An anonymous reader writes "Top children's authors, including best-seller Philip Pullman (His Dark Materials), have written an open letter to the British Government claiming that consumer electronics have brought about the death of childhood. They say that children desperately need 'real play (as opposed to sedentary, screen-based entertainment), first-hand experience of the world they live in'. The letter writers also state that children have lost their imaginations because they are, 'pushed by market forces to act and dress like mini-adults and exposed via the electronic media to material which would have been considered unsuitable for children even in the very recent past.' The article asks, 'is modern life too fast for the supple human mind? Do children have a rev counter we're red-lining by exposing them to so much input?'" So what does Slashdot think? Are kids growing up too fast nowadays because of them new-fangled technologies?
http://www.telegraph.co.uk/news/main.jhtml?xml=/ne ws/2006/09/12/njunk112.xml
my password really is 'stinkypants'
Great story. Thanks for sharing it.
The simple reality is that people have different interests, and if you want to encourage your children to put down their gameboys you have to find activities that they find interesting, not activities you find interesting and simply want to force them into enjoying. So lay off [d]espairing at their lack of interests when you don't even know what their interests are.

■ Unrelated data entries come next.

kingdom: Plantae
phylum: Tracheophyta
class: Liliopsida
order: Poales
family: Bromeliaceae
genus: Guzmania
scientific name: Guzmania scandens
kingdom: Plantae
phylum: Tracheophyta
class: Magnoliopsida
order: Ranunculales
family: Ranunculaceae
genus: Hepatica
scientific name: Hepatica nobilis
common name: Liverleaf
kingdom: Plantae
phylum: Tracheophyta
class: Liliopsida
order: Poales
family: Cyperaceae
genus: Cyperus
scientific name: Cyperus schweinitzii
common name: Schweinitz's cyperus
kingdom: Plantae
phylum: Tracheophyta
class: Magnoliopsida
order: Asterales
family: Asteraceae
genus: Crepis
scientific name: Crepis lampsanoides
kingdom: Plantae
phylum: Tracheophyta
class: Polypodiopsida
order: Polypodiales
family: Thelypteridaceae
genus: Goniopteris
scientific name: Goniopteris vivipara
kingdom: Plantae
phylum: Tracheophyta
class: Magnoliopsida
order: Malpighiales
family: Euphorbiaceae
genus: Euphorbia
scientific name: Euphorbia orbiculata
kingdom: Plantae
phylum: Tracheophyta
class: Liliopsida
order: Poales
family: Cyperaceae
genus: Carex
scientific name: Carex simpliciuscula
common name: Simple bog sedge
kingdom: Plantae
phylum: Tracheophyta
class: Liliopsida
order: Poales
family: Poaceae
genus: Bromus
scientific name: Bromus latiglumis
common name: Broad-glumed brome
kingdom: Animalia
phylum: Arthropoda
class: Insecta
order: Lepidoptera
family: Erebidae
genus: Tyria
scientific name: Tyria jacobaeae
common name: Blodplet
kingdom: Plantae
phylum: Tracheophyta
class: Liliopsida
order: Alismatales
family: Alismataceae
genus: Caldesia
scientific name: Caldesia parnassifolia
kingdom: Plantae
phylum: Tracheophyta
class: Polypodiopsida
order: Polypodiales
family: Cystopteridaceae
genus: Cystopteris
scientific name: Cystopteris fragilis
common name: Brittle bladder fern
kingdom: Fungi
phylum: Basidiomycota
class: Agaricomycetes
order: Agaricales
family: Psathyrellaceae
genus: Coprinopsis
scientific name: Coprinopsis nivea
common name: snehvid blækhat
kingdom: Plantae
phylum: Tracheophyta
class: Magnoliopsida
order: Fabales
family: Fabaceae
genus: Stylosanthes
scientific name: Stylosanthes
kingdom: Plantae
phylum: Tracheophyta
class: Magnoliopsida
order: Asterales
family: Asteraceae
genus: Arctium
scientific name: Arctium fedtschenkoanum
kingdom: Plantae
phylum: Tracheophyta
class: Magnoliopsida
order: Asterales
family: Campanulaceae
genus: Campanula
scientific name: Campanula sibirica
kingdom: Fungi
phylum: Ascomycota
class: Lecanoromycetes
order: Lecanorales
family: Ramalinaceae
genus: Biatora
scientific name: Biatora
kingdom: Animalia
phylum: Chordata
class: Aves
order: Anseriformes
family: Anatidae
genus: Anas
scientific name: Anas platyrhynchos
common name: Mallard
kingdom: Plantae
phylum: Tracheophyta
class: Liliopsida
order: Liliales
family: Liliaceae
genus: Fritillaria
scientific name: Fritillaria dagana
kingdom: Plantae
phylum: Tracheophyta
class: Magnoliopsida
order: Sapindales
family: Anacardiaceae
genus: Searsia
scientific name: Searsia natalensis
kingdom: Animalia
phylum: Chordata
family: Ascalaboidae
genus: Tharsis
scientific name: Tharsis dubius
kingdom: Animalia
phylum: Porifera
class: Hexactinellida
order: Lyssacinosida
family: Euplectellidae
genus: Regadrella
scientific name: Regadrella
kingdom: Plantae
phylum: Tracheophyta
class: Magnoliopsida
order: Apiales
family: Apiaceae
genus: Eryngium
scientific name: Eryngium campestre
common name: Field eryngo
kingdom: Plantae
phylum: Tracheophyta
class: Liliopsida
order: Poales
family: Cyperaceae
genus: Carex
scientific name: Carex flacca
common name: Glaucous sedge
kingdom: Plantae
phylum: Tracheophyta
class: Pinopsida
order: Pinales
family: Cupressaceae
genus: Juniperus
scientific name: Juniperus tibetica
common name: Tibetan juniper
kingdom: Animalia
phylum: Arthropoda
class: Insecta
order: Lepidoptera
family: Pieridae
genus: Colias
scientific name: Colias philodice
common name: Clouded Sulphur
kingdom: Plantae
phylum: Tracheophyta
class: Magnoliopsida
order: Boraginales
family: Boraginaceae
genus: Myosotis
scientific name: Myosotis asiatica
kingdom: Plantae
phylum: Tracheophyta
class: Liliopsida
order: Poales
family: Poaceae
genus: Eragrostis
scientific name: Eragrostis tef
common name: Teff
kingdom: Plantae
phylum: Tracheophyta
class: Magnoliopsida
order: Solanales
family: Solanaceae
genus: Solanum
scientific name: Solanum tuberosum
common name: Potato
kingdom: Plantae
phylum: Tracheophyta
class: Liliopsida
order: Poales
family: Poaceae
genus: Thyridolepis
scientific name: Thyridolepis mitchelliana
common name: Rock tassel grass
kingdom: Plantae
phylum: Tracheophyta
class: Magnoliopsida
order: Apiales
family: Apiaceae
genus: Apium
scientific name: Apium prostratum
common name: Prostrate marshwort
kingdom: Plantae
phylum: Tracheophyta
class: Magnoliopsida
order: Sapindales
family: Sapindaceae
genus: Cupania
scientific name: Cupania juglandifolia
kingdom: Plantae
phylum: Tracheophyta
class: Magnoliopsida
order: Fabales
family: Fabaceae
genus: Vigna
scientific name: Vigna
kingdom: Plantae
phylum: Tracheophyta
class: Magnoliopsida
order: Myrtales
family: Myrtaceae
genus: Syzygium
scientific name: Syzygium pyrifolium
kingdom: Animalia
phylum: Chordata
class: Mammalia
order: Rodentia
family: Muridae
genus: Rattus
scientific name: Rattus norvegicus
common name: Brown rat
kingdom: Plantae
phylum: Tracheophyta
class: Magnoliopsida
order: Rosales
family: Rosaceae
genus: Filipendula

I think it's important to also note that the government's compulsory schooling system treats all children the same, no matter their interests. John Holt realized while team teaching in the 1950's that most of his students were bored and frightened - bored because they didn't care about the current lesson, and frightened because the authority figure was making demands of them. According to Holt, the children were intent only on trying to figure out what the teacher wanted, and whether they should try to give it to them.
Holt wrote a couple books - How Children Fail (1964!), How Children Learn, What Do I Do Monday?, etc. At first he tried to fix the schools. Then he gave up, and became an advocate of "unschooling", where the child chooses what and how they want to learn. Doesn't work for all children, but it does work spectacularly well for many.
I myself was tied down for years in "school" - 11 years of government schools, 2 years of private high school, 3.5 years at the university. On the one hand, I'm kinda bitter about all the time I was locked up, but on the other, I realize that it's hard to appreciate spring without a long, cold winter.
Also see Gatto's Seven Lesson Schoolteacher: "The third lesson I teach kids is indifference. I teach children
not to care about anything too much, even though they want to make it
appear that they do. How I do this is very subtle..."
Learn the rules so you know how to break them properly.